DOCUMENT SEGMENT:
------

18 April, 2018
The Insolvency and Bankruptcy Code, 2016 (Code) was introduced in India in December 2016 to consolidate the existing legal framework and put in place a rule based and time-bound structure for insolvency resolution of companies and individuals.
The provisions relating to insolvency resolution process for companies and limited liability partnerships, were implemented on war footing to give the Government, the Reserve Bank of India (India’s central bank), and the financial creditors an additional tool to control the non-performing assets crisis that has beset the economy.
However, with the implementation of the Code, various challenges were being discovered by the creditors, the insolvency courts as well as by the practitioners of the Code. Initial challenges faced were related to admission of the applications, i.e., whether the laws of limitations are applicable to the Code, whether a home buyer is a financial creditor or a trade creditor, whether any trade creditor is eligible to file an application for admitting a defaulting debtor in the insolvency process even if there is an ‘existence of dispute’ though formal proceedings have not been initiated, whether an entity having no business presence in India, and which has supplied materials to an Indian company needs to provide a bank certificate to prove its debt and many more. Thereafter, came the second set of issues, wherein post admission, insolvency professionals started facing issues relating to powers he/she had at the time when the committee of creditors (CoC) had not been formed, issues relating to admission of claims, role of interim resolution professional who may not continue as the resolution professional after the formation of the CoC, issues relating to interim finance, whether there is a moratorium on the assets of the guarantor, and many more.
The third set of issues, and which is the most important as far as attaining the objective of the Code is concerned are the issues relating to resolving the insolvency situation of a corporate debtor.

------

DATA LINES:

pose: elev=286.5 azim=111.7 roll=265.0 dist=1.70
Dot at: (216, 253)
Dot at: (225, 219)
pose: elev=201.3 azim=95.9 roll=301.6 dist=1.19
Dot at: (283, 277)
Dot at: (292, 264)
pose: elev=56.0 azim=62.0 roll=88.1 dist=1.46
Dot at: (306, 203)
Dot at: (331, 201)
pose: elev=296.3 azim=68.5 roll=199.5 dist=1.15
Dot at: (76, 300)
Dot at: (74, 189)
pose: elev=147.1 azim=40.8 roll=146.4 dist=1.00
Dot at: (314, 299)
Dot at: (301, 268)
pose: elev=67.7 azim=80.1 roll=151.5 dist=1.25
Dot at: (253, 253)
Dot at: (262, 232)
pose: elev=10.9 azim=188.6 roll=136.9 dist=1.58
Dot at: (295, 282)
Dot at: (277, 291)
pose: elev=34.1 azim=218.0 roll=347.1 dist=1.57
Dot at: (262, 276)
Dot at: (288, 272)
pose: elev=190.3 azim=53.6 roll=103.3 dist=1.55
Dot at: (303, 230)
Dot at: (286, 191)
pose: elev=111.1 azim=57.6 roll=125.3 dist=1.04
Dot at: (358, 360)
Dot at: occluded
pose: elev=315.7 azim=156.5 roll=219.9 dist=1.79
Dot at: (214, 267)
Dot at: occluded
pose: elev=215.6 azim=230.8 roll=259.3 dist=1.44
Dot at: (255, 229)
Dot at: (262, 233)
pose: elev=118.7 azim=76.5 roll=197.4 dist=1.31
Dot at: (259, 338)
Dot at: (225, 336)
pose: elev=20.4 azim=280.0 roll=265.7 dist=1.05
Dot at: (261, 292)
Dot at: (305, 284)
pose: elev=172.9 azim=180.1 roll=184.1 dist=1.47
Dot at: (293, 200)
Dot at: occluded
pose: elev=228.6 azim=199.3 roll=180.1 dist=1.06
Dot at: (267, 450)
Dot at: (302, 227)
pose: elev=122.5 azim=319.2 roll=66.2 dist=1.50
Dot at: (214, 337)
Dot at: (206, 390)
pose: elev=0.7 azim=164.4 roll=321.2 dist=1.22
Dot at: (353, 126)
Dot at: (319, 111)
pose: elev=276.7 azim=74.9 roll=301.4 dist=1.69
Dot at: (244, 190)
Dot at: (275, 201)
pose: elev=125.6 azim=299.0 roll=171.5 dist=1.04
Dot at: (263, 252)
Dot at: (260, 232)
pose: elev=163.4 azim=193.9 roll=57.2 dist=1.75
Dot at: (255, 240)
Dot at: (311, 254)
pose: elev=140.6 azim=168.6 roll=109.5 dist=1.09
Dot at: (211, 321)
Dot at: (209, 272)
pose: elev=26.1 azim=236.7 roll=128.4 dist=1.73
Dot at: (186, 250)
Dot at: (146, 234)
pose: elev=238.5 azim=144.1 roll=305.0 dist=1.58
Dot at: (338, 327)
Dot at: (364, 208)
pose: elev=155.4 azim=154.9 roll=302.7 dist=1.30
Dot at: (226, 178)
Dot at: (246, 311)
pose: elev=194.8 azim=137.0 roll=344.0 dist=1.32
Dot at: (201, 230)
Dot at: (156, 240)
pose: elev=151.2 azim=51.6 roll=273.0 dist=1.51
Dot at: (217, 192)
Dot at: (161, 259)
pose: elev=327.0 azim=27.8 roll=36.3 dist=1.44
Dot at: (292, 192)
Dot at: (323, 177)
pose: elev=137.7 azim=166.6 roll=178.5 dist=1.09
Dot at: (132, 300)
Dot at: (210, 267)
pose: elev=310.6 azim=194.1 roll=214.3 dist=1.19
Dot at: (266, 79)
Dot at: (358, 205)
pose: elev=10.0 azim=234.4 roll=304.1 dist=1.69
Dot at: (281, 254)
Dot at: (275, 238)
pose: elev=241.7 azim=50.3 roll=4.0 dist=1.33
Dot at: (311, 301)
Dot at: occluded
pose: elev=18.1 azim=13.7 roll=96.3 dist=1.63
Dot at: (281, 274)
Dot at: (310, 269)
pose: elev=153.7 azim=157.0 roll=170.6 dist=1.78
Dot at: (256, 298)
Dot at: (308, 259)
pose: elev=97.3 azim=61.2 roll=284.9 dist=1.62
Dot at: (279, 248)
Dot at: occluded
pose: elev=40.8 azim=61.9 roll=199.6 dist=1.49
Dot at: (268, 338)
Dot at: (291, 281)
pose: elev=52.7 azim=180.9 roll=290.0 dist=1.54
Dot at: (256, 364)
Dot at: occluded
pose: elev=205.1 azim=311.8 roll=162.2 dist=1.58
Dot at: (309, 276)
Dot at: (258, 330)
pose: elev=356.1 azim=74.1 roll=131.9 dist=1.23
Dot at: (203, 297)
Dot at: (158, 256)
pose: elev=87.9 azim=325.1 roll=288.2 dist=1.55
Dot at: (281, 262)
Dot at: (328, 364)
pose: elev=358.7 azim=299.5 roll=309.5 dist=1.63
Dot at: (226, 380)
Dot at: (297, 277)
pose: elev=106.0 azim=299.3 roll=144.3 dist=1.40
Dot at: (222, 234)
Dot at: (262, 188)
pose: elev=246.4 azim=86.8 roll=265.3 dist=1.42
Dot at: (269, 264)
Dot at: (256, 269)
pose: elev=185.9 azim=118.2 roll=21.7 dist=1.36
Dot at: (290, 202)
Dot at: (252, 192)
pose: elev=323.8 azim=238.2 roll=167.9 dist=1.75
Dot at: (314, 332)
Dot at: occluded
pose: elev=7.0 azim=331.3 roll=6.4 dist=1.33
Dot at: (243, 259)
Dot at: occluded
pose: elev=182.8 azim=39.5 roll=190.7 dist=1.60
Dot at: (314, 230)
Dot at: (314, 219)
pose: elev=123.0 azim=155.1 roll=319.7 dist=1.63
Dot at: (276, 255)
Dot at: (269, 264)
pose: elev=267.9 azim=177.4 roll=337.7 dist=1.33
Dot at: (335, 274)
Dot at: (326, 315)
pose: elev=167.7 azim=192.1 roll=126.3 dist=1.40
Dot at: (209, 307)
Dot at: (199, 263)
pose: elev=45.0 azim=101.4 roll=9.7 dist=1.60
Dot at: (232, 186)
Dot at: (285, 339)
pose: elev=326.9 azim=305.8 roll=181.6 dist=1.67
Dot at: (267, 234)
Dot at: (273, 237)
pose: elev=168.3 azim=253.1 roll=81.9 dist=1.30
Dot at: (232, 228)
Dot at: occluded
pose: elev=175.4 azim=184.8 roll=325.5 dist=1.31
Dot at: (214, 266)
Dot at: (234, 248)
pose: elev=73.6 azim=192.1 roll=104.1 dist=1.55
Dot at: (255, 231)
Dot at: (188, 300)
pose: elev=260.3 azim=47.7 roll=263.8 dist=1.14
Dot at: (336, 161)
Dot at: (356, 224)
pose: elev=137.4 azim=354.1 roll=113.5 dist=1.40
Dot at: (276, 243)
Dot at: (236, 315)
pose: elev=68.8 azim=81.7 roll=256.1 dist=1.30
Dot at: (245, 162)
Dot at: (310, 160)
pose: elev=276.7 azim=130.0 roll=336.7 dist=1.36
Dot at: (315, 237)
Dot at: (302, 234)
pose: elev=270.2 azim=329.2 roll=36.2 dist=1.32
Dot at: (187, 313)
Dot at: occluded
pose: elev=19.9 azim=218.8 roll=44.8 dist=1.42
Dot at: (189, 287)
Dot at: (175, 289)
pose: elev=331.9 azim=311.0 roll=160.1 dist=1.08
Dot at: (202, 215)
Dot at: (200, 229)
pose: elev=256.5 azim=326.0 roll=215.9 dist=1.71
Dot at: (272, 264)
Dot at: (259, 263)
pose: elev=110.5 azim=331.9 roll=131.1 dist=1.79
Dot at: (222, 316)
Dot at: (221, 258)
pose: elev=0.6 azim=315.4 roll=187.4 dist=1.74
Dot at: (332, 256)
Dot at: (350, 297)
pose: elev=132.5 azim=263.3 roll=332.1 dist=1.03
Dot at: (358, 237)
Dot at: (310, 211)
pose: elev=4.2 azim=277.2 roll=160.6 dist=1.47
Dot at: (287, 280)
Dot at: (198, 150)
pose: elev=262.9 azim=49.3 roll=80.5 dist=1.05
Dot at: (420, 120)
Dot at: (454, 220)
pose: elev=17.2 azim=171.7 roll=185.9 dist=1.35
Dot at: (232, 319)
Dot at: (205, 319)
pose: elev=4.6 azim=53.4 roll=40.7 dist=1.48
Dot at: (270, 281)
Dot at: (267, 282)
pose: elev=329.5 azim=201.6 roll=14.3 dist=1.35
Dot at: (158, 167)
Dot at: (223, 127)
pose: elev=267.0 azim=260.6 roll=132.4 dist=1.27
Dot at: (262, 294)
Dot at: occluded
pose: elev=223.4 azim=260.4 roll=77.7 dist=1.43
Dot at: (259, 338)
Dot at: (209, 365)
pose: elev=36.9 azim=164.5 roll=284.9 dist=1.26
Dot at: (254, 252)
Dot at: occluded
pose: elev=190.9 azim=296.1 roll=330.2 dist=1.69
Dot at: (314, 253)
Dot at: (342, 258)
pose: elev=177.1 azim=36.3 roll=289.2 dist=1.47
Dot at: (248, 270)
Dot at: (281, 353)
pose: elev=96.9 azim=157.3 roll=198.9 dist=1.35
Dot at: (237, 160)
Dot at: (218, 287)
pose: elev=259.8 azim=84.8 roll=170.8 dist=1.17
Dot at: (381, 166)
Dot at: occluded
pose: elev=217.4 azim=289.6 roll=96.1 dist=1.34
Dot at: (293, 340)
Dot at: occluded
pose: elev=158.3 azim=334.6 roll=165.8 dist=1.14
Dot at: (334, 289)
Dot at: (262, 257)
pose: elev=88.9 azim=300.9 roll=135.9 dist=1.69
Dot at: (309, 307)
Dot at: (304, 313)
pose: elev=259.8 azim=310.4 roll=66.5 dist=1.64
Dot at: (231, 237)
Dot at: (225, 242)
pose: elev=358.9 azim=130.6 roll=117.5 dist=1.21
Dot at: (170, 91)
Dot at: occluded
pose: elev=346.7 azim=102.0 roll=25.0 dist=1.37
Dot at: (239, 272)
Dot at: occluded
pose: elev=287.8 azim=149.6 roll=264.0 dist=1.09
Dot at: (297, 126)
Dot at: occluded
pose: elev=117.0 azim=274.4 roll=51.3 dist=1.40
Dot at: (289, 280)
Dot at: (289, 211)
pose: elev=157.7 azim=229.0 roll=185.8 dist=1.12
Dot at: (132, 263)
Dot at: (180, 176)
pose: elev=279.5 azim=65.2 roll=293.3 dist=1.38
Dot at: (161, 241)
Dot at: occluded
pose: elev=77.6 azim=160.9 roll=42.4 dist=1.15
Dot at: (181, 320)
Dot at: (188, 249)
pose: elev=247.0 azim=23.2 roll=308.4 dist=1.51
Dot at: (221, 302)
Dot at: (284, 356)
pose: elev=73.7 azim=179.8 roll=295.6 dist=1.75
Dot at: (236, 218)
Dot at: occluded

------

DIRECTIVES:
a) Write out the insolvency code article, beginning at the words "18 April, 2018" and stopping after "companies and individuals.", and put "January" in place of "December".
b) In the insolvency code article, which issues make up the third set, described as the most important for attaining the objective of the Code?
The entries have no connection to the insolvency code article.

ANSWERS FOR THE TASKS:
a)
18 April, 2018
The Insolvency and Bankruptcy Code, 2016 (Code) was introduced in India in January 2016 to consolidate the existing legal framework and put in place a rule based and time-bound structure for insolvency resolution of companies and individuals.

b) The issues relating to resolving the insolvency situation of a corporate debtor.